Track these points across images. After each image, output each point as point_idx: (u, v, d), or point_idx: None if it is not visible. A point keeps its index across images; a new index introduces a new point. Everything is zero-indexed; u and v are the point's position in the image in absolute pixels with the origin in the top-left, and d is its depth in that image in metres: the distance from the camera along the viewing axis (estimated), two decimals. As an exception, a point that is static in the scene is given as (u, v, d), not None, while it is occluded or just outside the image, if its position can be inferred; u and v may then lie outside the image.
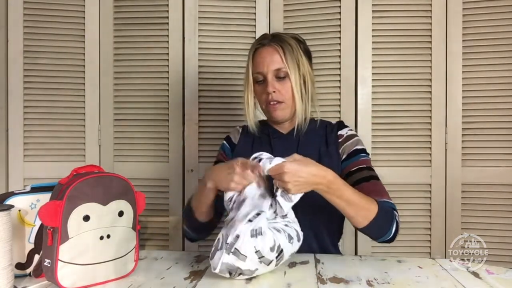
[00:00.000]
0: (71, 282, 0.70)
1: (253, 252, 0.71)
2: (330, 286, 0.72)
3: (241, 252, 0.71)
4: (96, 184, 0.74)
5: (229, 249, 0.71)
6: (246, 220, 0.74)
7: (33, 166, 1.64)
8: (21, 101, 1.63)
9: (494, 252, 1.46)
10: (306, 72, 1.02)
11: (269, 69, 0.99)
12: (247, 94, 1.04)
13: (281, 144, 1.05)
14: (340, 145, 1.03)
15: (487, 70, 1.52)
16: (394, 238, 0.92)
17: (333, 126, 1.08)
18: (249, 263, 0.71)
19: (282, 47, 0.99)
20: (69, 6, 1.63)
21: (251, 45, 1.06)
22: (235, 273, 0.72)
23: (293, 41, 1.02)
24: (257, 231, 0.72)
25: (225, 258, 0.71)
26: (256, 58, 1.02)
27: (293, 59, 0.99)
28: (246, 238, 0.71)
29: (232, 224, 0.75)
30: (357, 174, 0.98)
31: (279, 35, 1.03)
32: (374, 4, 1.56)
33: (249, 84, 1.03)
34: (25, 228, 0.79)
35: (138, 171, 1.63)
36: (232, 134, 1.14)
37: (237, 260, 0.71)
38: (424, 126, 1.55)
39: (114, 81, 1.64)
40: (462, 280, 0.75)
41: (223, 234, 0.75)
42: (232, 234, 0.72)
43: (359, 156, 1.01)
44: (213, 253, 0.74)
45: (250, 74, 1.02)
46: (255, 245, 0.71)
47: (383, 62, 1.57)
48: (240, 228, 0.73)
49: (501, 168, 1.51)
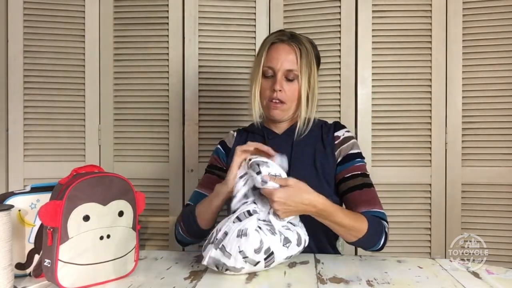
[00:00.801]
0: (71, 282, 0.70)
1: (237, 251, 0.73)
2: (330, 286, 0.72)
3: (226, 249, 0.73)
4: (96, 184, 0.74)
5: (217, 244, 0.74)
6: (234, 217, 0.76)
7: (33, 166, 1.64)
8: (21, 101, 1.63)
9: (494, 252, 1.46)
10: (314, 80, 1.01)
11: (282, 66, 0.98)
12: (255, 86, 1.02)
13: (276, 144, 1.05)
14: (337, 147, 1.02)
15: (487, 70, 1.52)
16: (383, 247, 0.93)
17: (329, 127, 1.07)
18: (233, 261, 0.73)
19: (300, 49, 0.99)
20: (69, 6, 1.63)
21: (266, 38, 1.05)
22: (222, 268, 0.75)
23: (309, 45, 1.01)
24: (243, 231, 0.74)
25: (212, 252, 0.74)
26: (271, 52, 1.00)
27: (307, 64, 0.99)
28: (232, 237, 0.74)
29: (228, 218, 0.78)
30: (350, 181, 0.98)
31: (297, 36, 1.02)
32: (374, 4, 1.56)
33: (258, 76, 1.01)
34: (25, 228, 0.79)
35: (138, 171, 1.63)
36: (226, 138, 1.13)
37: (222, 256, 0.74)
38: (424, 126, 1.55)
39: (114, 81, 1.64)
40: (462, 280, 0.75)
41: (217, 229, 0.77)
42: (222, 230, 0.75)
43: (354, 161, 1.00)
44: (205, 246, 0.77)
45: (261, 65, 1.01)
46: (239, 245, 0.73)
47: (383, 62, 1.57)
48: (229, 225, 0.75)
49: (501, 168, 1.51)
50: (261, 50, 1.03)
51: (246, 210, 0.77)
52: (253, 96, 1.03)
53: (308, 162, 1.01)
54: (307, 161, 1.01)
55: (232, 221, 0.76)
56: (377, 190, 1.42)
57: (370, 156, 1.55)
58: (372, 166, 1.55)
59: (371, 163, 1.55)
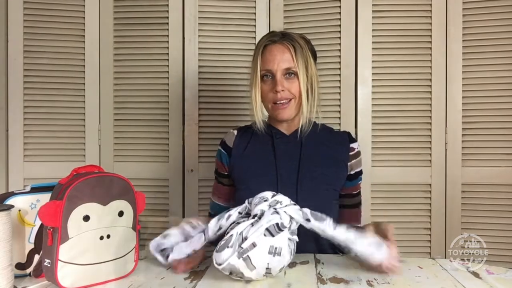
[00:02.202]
0: (71, 282, 0.70)
1: (265, 267, 0.70)
2: (330, 286, 0.72)
3: (252, 262, 0.69)
4: (96, 184, 0.74)
5: (241, 254, 0.68)
6: (264, 229, 0.70)
7: (33, 166, 1.64)
8: (21, 101, 1.63)
9: (494, 252, 1.46)
10: (313, 73, 1.02)
11: (279, 67, 0.98)
12: (254, 90, 1.02)
13: (284, 144, 1.05)
14: (351, 159, 1.05)
15: (487, 70, 1.52)
16: None
17: (342, 135, 1.09)
18: (254, 274, 0.70)
19: (293, 46, 0.99)
20: (69, 6, 1.63)
21: (259, 41, 1.05)
22: (235, 275, 0.72)
23: (302, 41, 1.02)
24: (277, 250, 0.70)
25: (233, 260, 0.68)
26: (265, 55, 1.01)
27: (302, 59, 0.99)
28: (263, 251, 0.69)
29: (248, 224, 0.72)
30: (349, 199, 1.07)
31: (288, 34, 1.03)
32: (374, 4, 1.56)
33: (257, 81, 1.01)
34: (25, 228, 0.79)
35: (138, 171, 1.63)
36: (226, 137, 1.11)
37: (244, 267, 0.69)
38: (424, 126, 1.55)
39: (114, 81, 1.64)
40: (462, 280, 0.75)
41: (237, 233, 0.71)
42: (249, 239, 0.69)
43: (358, 179, 1.08)
44: (222, 247, 0.70)
45: (258, 70, 1.01)
46: (269, 262, 0.70)
47: (383, 62, 1.57)
48: (258, 236, 0.69)
49: (501, 168, 1.51)
50: (256, 54, 1.03)
51: (275, 223, 0.71)
52: (253, 100, 1.03)
53: (317, 164, 1.02)
54: (316, 164, 1.02)
55: (262, 233, 0.70)
56: (377, 190, 1.44)
57: (370, 156, 1.55)
58: (372, 166, 1.55)
59: (371, 163, 1.55)
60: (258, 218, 0.73)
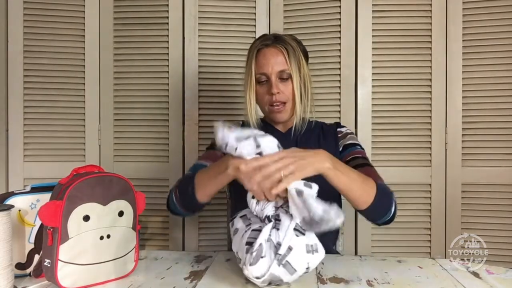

- _What you should do_
Leave the pictures out and return each entry exactly.

- _Result for this exercise_
Track these points across images. After each image, output each point as point_idx: (u, v, d), or point_idx: None if it is not visible. A point keeps its index across images; a new index introduces a new point. Everything is zero-indexed; u and v are the point's position in the image in absolute pixels with the origin in the top-left, and d is its depth in that image in metres: the distance from the camera along the viewing axis (estimated), two decimals. As an exception, a point that is static in the scene is given as (u, v, d), not None, while it is occluded or just outside the image, if its position can be inferred; u and v may then lie outside the image.
[00:00.000]
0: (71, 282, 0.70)
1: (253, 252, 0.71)
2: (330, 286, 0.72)
3: (241, 252, 0.71)
4: (96, 184, 0.74)
5: (229, 249, 0.71)
6: (246, 220, 0.74)
7: (33, 166, 1.64)
8: (21, 101, 1.63)
9: (494, 252, 1.46)
10: (306, 72, 1.02)
11: (269, 69, 0.99)
12: (247, 94, 1.04)
13: (281, 144, 1.05)
14: (340, 145, 1.03)
15: (487, 70, 1.52)
16: (394, 238, 0.92)
17: (333, 126, 1.08)
18: (249, 263, 0.71)
19: (282, 47, 0.99)
20: (69, 6, 1.63)
21: (251, 45, 1.06)
22: (235, 273, 0.72)
23: (293, 41, 1.02)
24: (257, 231, 0.72)
25: (225, 258, 0.71)
26: (256, 58, 1.02)
27: (293, 59, 0.99)
28: (246, 238, 0.71)
29: (232, 224, 0.75)
30: (357, 174, 0.98)
31: (279, 35, 1.03)
32: (374, 4, 1.56)
33: (249, 84, 1.03)
34: (25, 228, 0.79)
35: (138, 171, 1.63)
36: (232, 134, 1.14)
37: (237, 260, 0.71)
38: (424, 126, 1.55)
39: (114, 81, 1.64)
40: (462, 280, 0.75)
41: (223, 234, 0.75)
42: (232, 234, 0.72)
43: (359, 156, 1.01)
44: (213, 253, 0.74)
45: (250, 74, 1.02)
46: (255, 245, 0.71)
47: (383, 62, 1.57)
48: (240, 228, 0.73)
49: (501, 168, 1.51)
[00:00.801]
0: (71, 282, 0.70)
1: (237, 251, 0.73)
2: (330, 286, 0.72)
3: (226, 249, 0.73)
4: (96, 184, 0.74)
5: (217, 244, 0.74)
6: (234, 217, 0.76)
7: (33, 166, 1.64)
8: (21, 101, 1.63)
9: (494, 252, 1.46)
10: (314, 80, 1.01)
11: (282, 66, 0.98)
12: (255, 86, 1.02)
13: (276, 144, 1.05)
14: (337, 147, 1.02)
15: (487, 70, 1.52)
16: (383, 247, 0.93)
17: (329, 127, 1.07)
18: (233, 261, 0.73)
19: (300, 49, 0.99)
20: (69, 6, 1.63)
21: (266, 38, 1.05)
22: (222, 268, 0.75)
23: (309, 45, 1.01)
24: (243, 231, 0.74)
25: (212, 252, 0.74)
26: (271, 52, 1.00)
27: (307, 64, 0.99)
28: (232, 237, 0.74)
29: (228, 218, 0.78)
30: (350, 181, 0.98)
31: (297, 36, 1.02)
32: (374, 4, 1.56)
33: (258, 76, 1.01)
34: (25, 228, 0.79)
35: (138, 171, 1.63)
36: (226, 138, 1.13)
37: (222, 256, 0.74)
38: (424, 126, 1.55)
39: (114, 81, 1.64)
40: (462, 280, 0.75)
41: (217, 229, 0.77)
42: (222, 230, 0.75)
43: (354, 161, 1.00)
44: (205, 246, 0.77)
45: (261, 65, 1.01)
46: (239, 245, 0.73)
47: (383, 62, 1.57)
48: (229, 225, 0.75)
49: (501, 168, 1.51)
50: (261, 50, 1.03)
51: (246, 210, 0.77)
52: (253, 96, 1.03)
53: (308, 162, 1.01)
54: (307, 161, 1.01)
55: (232, 221, 0.76)
56: (377, 190, 1.42)
57: (370, 156, 1.55)
58: (372, 166, 1.55)
59: (371, 163, 1.55)
[00:02.202]
0: (71, 282, 0.70)
1: (265, 267, 0.70)
2: (330, 286, 0.72)
3: (252, 262, 0.69)
4: (96, 184, 0.74)
5: (241, 254, 0.68)
6: (264, 229, 0.70)
7: (33, 166, 1.64)
8: (21, 101, 1.63)
9: (494, 252, 1.46)
10: (313, 73, 1.02)
11: (279, 67, 0.98)
12: (254, 90, 1.02)
13: (284, 144, 1.05)
14: (351, 159, 1.05)
15: (487, 70, 1.52)
16: None
17: (342, 135, 1.09)
18: (254, 274, 0.70)
19: (293, 46, 0.99)
20: (69, 6, 1.63)
21: (259, 41, 1.05)
22: (235, 275, 0.72)
23: (302, 41, 1.02)
24: (277, 250, 0.70)
25: (233, 260, 0.68)
26: (265, 55, 1.01)
27: (302, 59, 0.99)
28: (263, 251, 0.69)
29: (248, 224, 0.72)
30: (349, 199, 1.07)
31: (288, 34, 1.03)
32: (374, 4, 1.56)
33: (257, 81, 1.01)
34: (25, 228, 0.79)
35: (138, 171, 1.63)
36: (226, 137, 1.11)
37: (244, 267, 0.69)
38: (424, 126, 1.55)
39: (114, 81, 1.64)
40: (462, 280, 0.75)
41: (237, 233, 0.71)
42: (249, 239, 0.69)
43: (358, 179, 1.08)
44: (222, 247, 0.70)
45: (258, 70, 1.01)
46: (269, 262, 0.70)
47: (383, 62, 1.57)
48: (258, 236, 0.69)
49: (501, 168, 1.51)
50: (256, 54, 1.03)
51: (275, 223, 0.71)
52: (253, 100, 1.03)
53: (317, 164, 1.02)
54: (316, 164, 1.02)
55: (262, 233, 0.70)
56: (377, 190, 1.44)
57: (370, 156, 1.55)
58: (372, 166, 1.55)
59: (371, 163, 1.55)
60: (258, 218, 0.73)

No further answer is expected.